How To Use Counter Metrics
A Counter
is basic metrics that count value. The value can’t be decreased. An example of Counter usage is to count incoming request to your server. Below is an example to count a http_request_get_books_count
metrics with status
label. The counter is increased every time our endpoint is hit.
// create a new counter vector
var getBookCounter = prometheus.NewCounterVec(
prometheus.CounterOpts{
Name: "http_request_get_books_count", // metric name
Help: "Number of get_books request.",
},
[]string{"status"}, // labels
)
func init() {
// must register counter on init
prometheus.MustRegister(getBookCounter)
}
func bookHandler(w http.ResponseWriter, r *http.Request) {
var status string
defer func() {
// increment the counter on defer func
getBookCounter.WithLabelValues(status).Inc()
}()
books, err := getBooks(r.FormValue("category"))
if err != nil {
status = "error"
w.Write([]byte("something's wrong: " + err.Error()))
return
}
resp, err := json.Marshal(books)
if err != nil {
status = "error"
w.Write([]byte("something's wrong: " + err.Error()))
return
}
status = "success"
w.Write(resp)
}
Below are some examples of the metrics visualized with grafana.
Request Per Second Graph
This is a request per second graph of get_books request grouped by status. The query:
sum(rate(http_request_get_books_count{}[1m])) by (status)
Error Rate Graph
This is an error rate graph of get_books request. We create this graph with query:
sum(rate(http_request_get_books_count{status="error"}[1m])) / sum(rate(http_request_get_books_count{}[1m]))
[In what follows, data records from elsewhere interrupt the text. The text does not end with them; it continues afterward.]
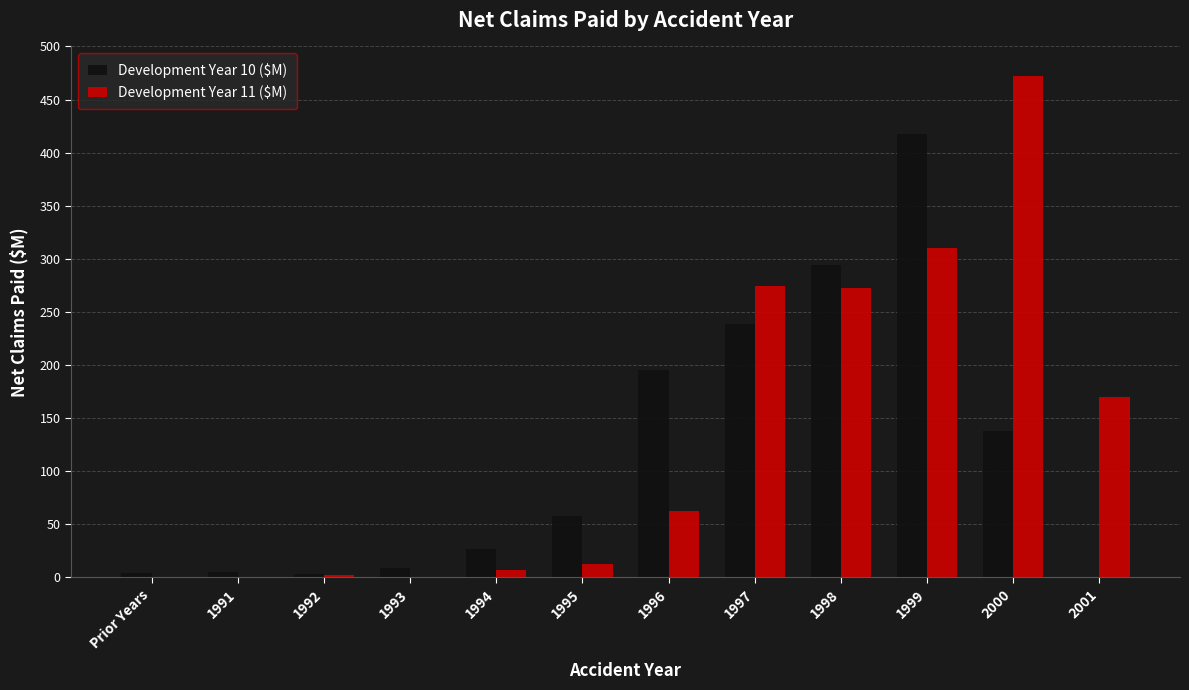

Are the bars horizontal?

No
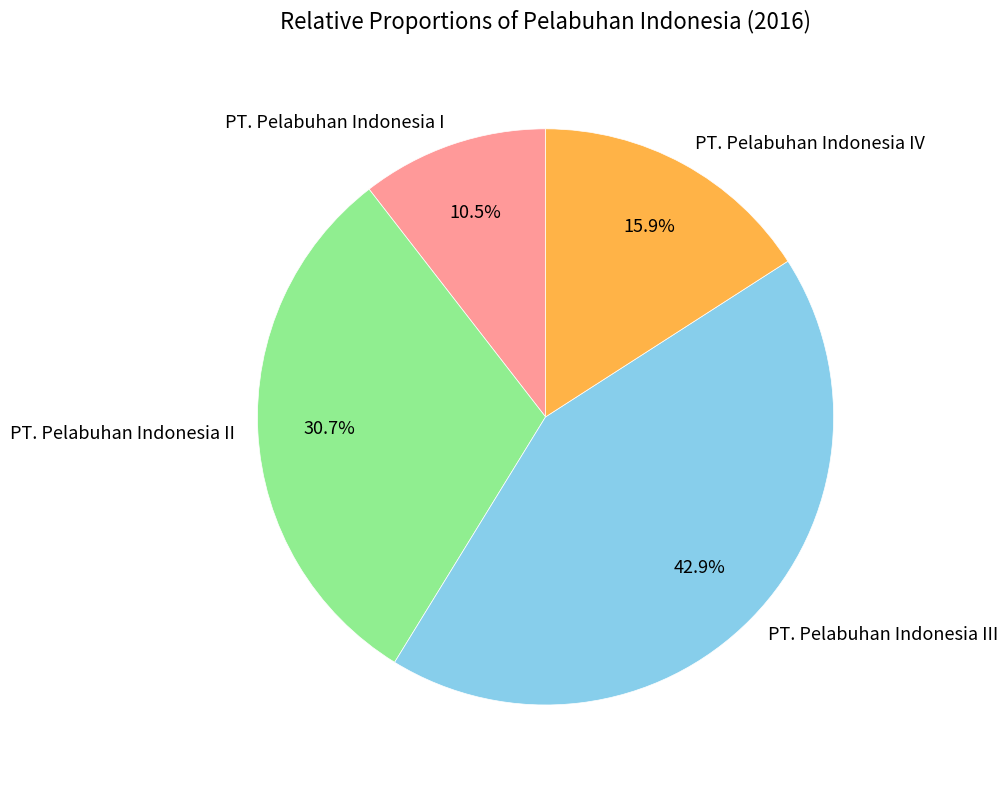

Count the number of slices in the pie.

4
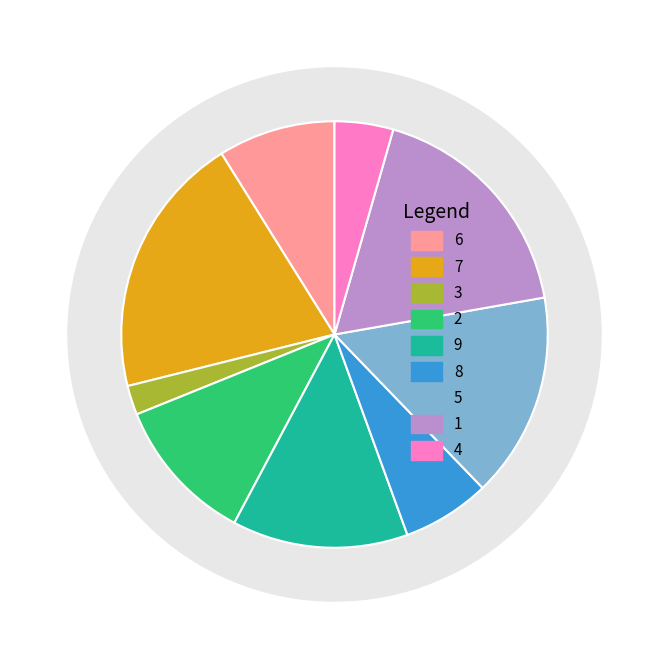

Which slice is the largest?

7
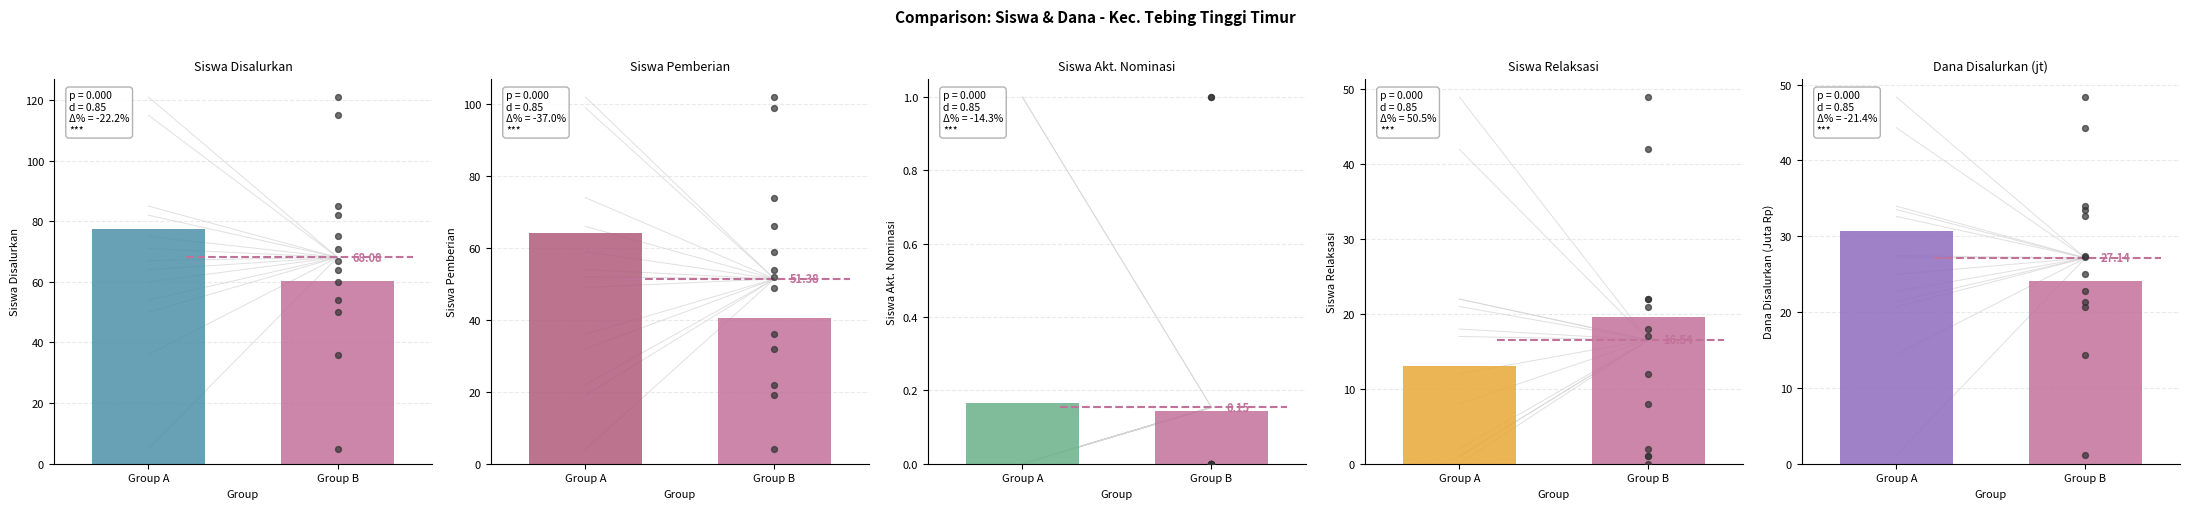

What are all the series names shown in the legend?

Siswa Disalurkan, Siswa Pemberian, Siswa Akt. Nominasi, Siswa Relaksasi, Dana Disalurkan (jt)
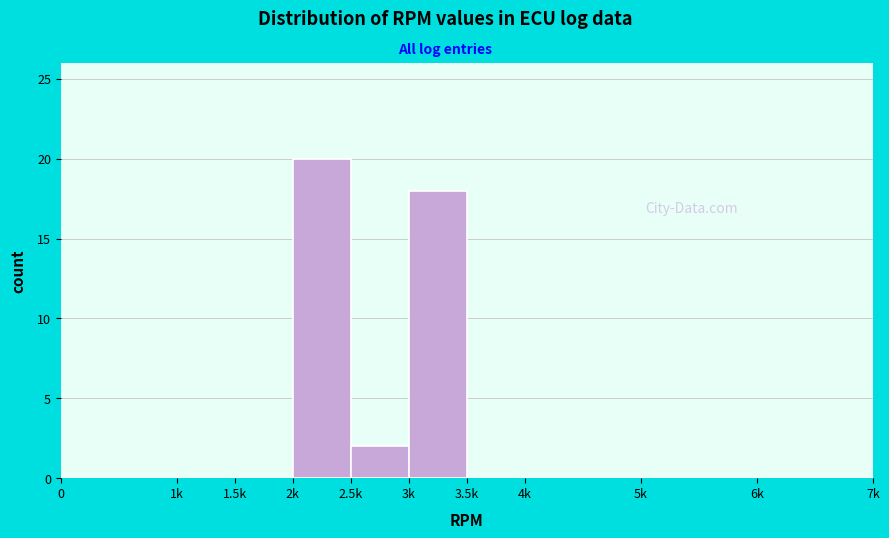

Reading left to right, list all the values displayed in this chart.

0=0	1k=0	1.5k=0	2k=20	2.5k=2	3k=18	3.5k=0	4k=0	5k=0	6k=0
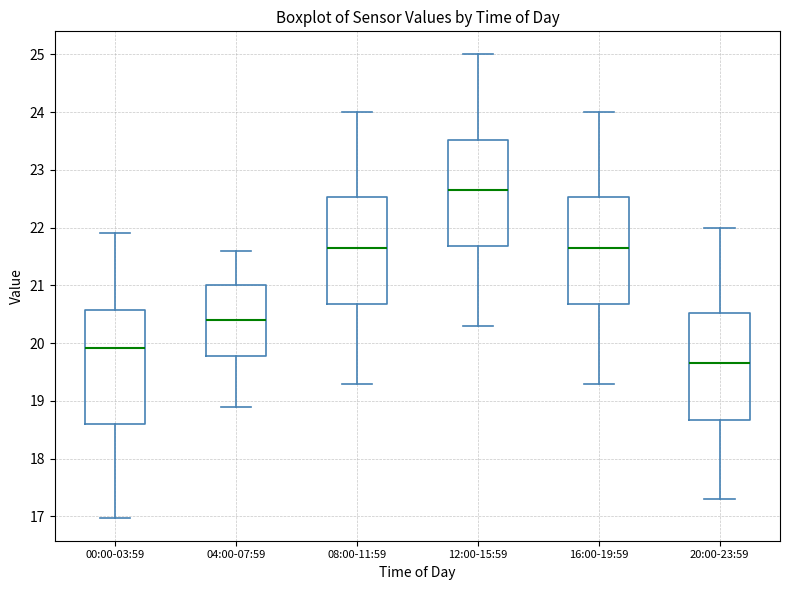

Comparing the boxes themselves (not the whiskers), which one is the tallest?

00:00-03:59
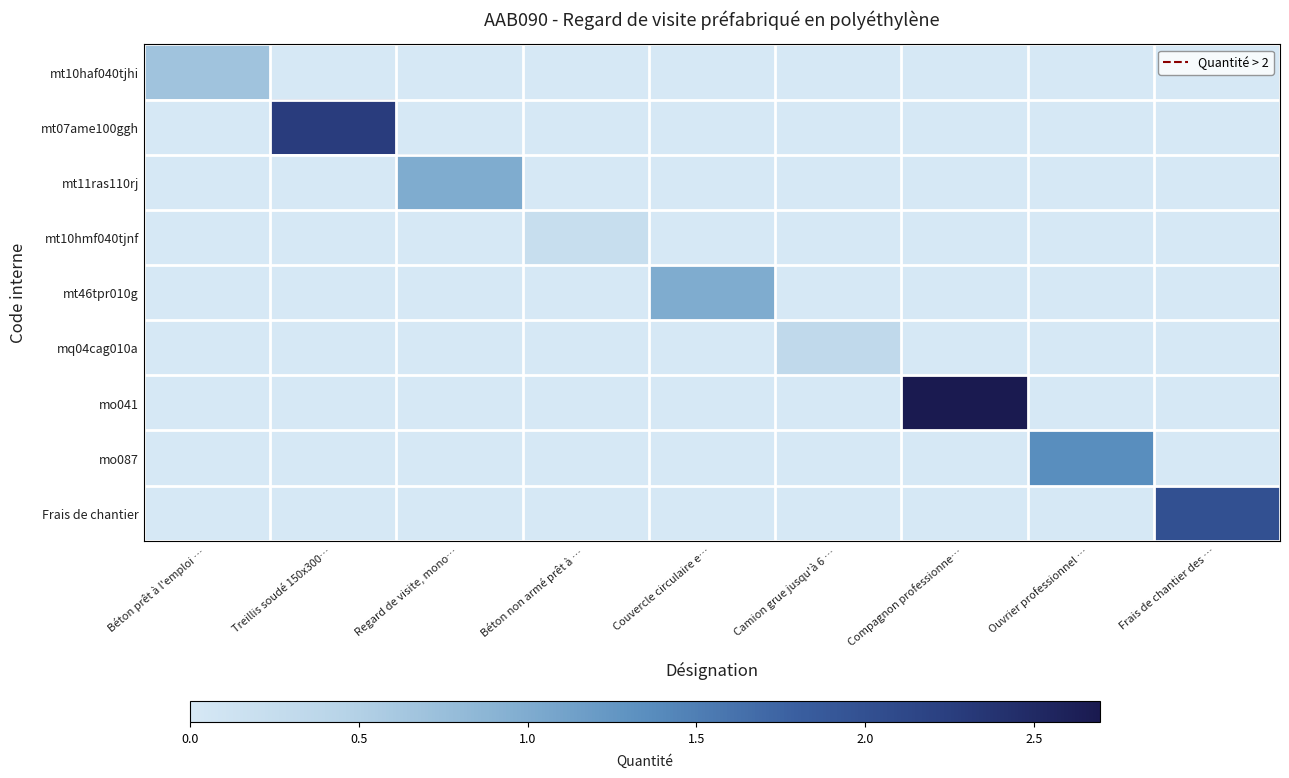

What is the total value across all series at Treillis soudé 150x300…?

2.3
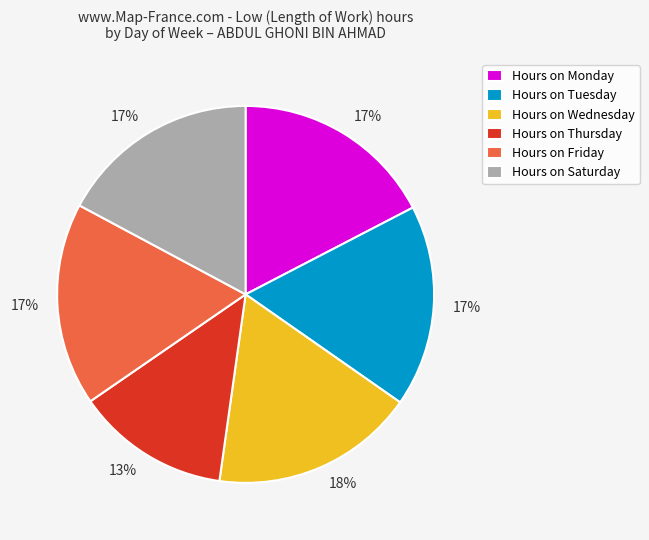

What is the ratio of the value at Hours on Monday to the value at Hours on Thursday?

1.3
How To Use Histogram To Measure Duration
Another useful metric that usually measured is API latency. We can use Histogram
to observe the duration of our API. A histogram observe the duration of our function and put it on a configured bucket. We can measure the quantile of a histogram using the histogram_quantile
function.
var getBookLatency = prometheus.NewHistogramVec(
prometheus.HistogramOpts{
Name: "http_request_get_books_duration_seconds",
Help: "Latency of get_books request in second.",
Buckets: prometheus.LinearBuckets(0.01, 0.05, 10),
},
[]string{"status"},
)
func init() {
prometheus.MustRegister(getBookLatency)
}
func bookHandler(w http.ResponseWriter, r *http.Request) {
var status string
timer := prometheus.NewTimer(prometheus.ObserverFunc(func(v float64) {
getBookLatency.WithLabelValues(status).Observe(v)
}))
defer func() {
timer.ObserveDuration()
}()
// the rest of the function...
Use histogram_quantile
to measure quantile of the histogram.
To find quantile 0.95 the query would be:
histogram_quantile(0.95, rate(http_request_get_books_duration_seconds_bucket{status="success"}[1m]))
To find quantile 0.5 the query would be:
histogram_quantile(0.5, rate(http_request_get_books_duration_seconds_bucket{status="success"}[1m]))
To find the average duration, the query would be:
rate(http_request_get_books_duration_seconds_sum{status="success"}[1m]) / rate(http_request_get_books_duration_seconds_count{status="success"}[1m])
The visualized graph would be:
Note that when we use a histogram, prometheus also created a _count
metrics automatically. So there is no need to create another counter.
Conclusion
These are just the basics of prometheus metrics that you can use to monitor your application. But it should be enough to set up your monitoring and alerting. There are more advanced metrics and configuration. For Histogram
itself, you may need to experiment with bucket configuration to find the most suitable for your application.